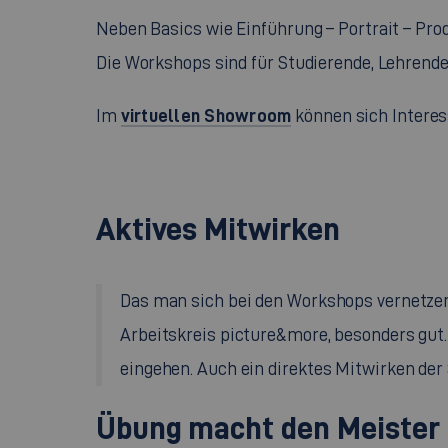
Neben
Basics
wie Einführung – Portrait – Pro
Die
Workshops
sind für Studierende, Lehrend
virtuellen Showroom
Im
können sich Interes
Aktives Mitwirken
Das man sich bei den
Workshops
vernetzen
Arbeitskreis
picture&more
, besonders gut.
eingehen. Auch ein direktes Mitwirken der 
Übung macht den Meister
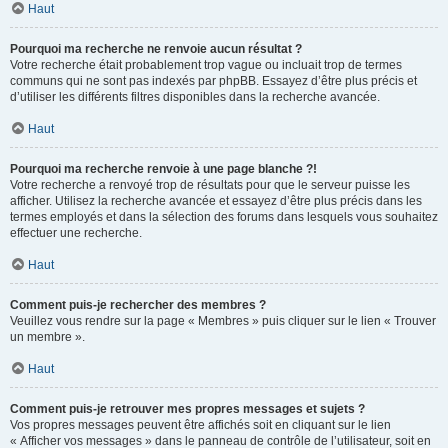
Haut
Pourquoi ma recherche ne renvoie aucun résultat ?
Votre recherche était probablement trop vague ou incluait trop de termes
communs qui ne sont pas indexés par phpBB. Essayez d’être plus précis et
d’utiliser les différents filtres disponibles dans la recherche avancée.
Haut
Pourquoi ma recherche renvoie à une page blanche ?!
Votre recherche a renvoyé trop de résultats pour que le serveur puisse les
afficher. Utilisez la recherche avancée et essayez d’être plus précis dans les
termes employés et dans la sélection des forums dans lesquels vous souhaitez
effectuer une recherche.
Haut
Comment puis-je rechercher des membres ?
Veuillez vous rendre sur la page « Membres » puis cliquer sur le lien « Trouver
un membre ».
Haut
Comment puis-je retrouver mes propres messages et sujets ?
Vos propres messages peuvent être affichés soit en cliquant sur le lien
« Afficher vos messages » dans le panneau de contrôle de l’utilisateur, soit en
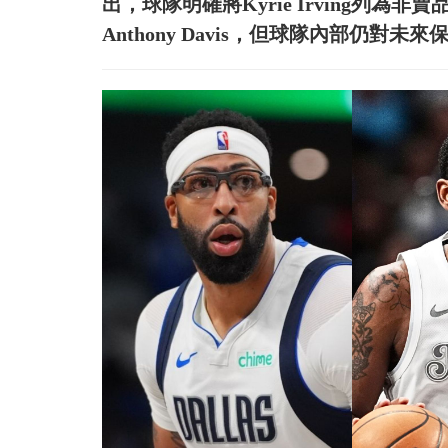
出，球隊明確將Kyrie Irving列為非
Anthony Davis，但球隊內部仍對未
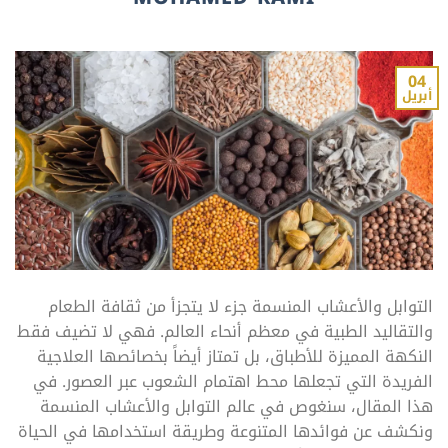
04
أبريل
التوابل والأعشاب المنسمة جزء لا يتجزأ من ثقافة الطعام
والتقاليد الطبية في معظم أنحاء العالم. فهي لا تضيف فقط
النكهة المميزة للأطباق، بل تمتاز أيضاً بخصائصها العلاجية
الفريدة التي تجعلها محط اهتمام الشعوب عبر العصور. في
هذا المقال، سنغوص في عالم التوابل والأعشاب المنسمة
ونكشف عن فوائدها المتنوعة وطريقة استخدامها في الحياة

◆ Action item
Every line of the material above that has the string "Comment" needs pulling out.

◆ Answer
Comment puis-je rechercher des membres ?
Comment puis-je retrouver mes propres messages et sujets ?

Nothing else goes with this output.